The i300 was crafted by the cultured hands of Danish manufacturer Jamo, whose stylish speaker systems are the visual equivalent of Danish bacon -- tasty. With a powerful 150W sub and two weighty 75W satellite speakers, this iPod-ready £250 sound system looks the business, but will it remain standing throughout our rigorous testing?
Design
The well-built, seamless and satisfyingly heavy sub unit handles the i300's power supply and all ins and outputs. Two satellite speakers connect to the sub with heavy-gauge speaker wire -- not often seen in a consumer level hi-fi at this price -- and are weighty in themselves. They each separately boast their own single 76mm (3-inch) bass woofer and a 19mm (3/4-inch) tweeter.

The iPod docking unit is connected to the main sub swith a thin cable and also houses volume and performance controls. It also charges the iPod as it plays. Docking has been separated from the main system in this way to allow you to connect, for example, both a PC and an iPod at the same time, to provide an all-in-one audio solution for a bedroom or office.
The ability to position the satellite speakers around the room allowed us to get a more studio-like feel when listening to certain tracks -- something not generally possible with docks or mini hi-fi systems.
Performance
We pumped a variety of lossless-format audio into the system from the docked iPod. The sound quality from the i300 was generally very good. We noticed a slight muddiness in the mid range, however, and despite its wide response range, the sub didn't reproduce more melodic bass tones as well as we'd hoped. Aside from this, the results were excellent. Bass is deep and loud; high frequencies are accurate and clear.

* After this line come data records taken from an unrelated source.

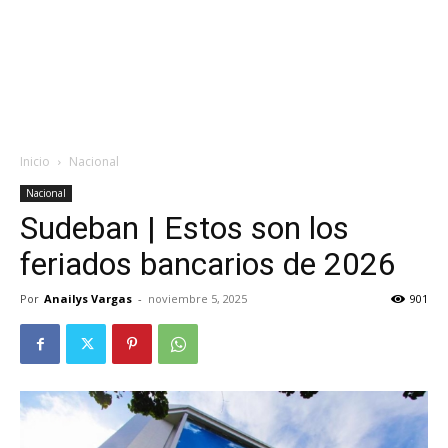
Inicio
Nacional
Nacional
Sudeban | Estos son los
feriados bancarios de 2026
Por
Anailys Vargas
-
noviembre 5, 2025
901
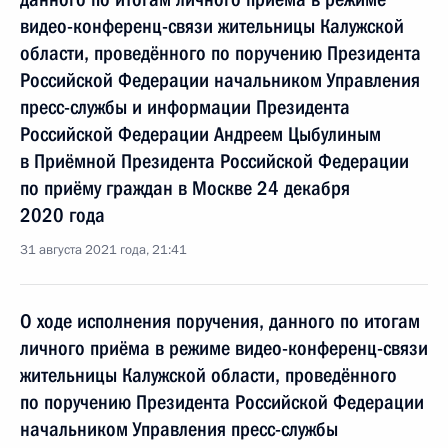
видео-конференц-связи жительницы Калужской
области, проведённого по поручению Президента
Российской Федерации начальником Управления
пресс-службы и информации Президента
Российской Федерации Андреем Цыбулиным
в Приёмной Президента Российской Федерации
по приёму граждан в Москве 24 декабря
2020 года
31 августа 2021 года, 21:41
О ходе исполнения поручения, данного по итогам
личного приёма в режиме видео-конференц-связи
жительницы Калужской области, проведённого
по поручению Президента Российской Федерации
начальником Управления пресс-службы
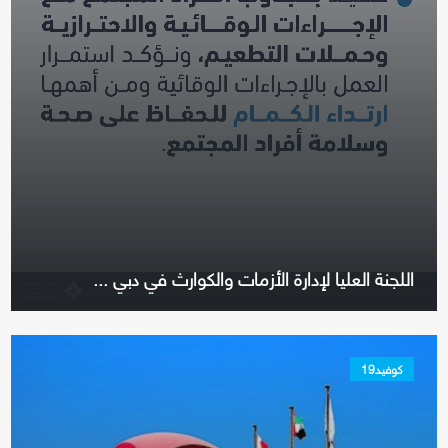
اللجنة العليا لإدارة الأزمات والكوارث في دبي ...
كوفيد19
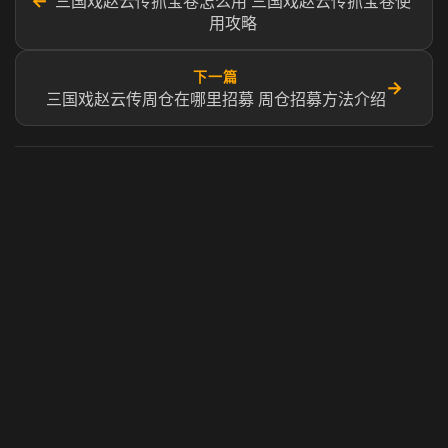
←
三国戏赵云传抓宝卷怎么用 三国戏赵云传抓宝卷使
用攻略
下一篇
→
三国戏赵云传周仓在哪里招募 周仓招募方法介绍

First up for testing was Slam by Pendulum. This is a bass-driven club favourite with various simultaneous bass frequencies. The powerful bass lines boomed from the i300's sub, but they came with some slight muffling of melody. The kick drum pounded confidently though, without interfering with the array of low-range sounds present in this track. Higher frequency cymbals and snares were concurrently well defined and undisturbed by the presence of so much bass output.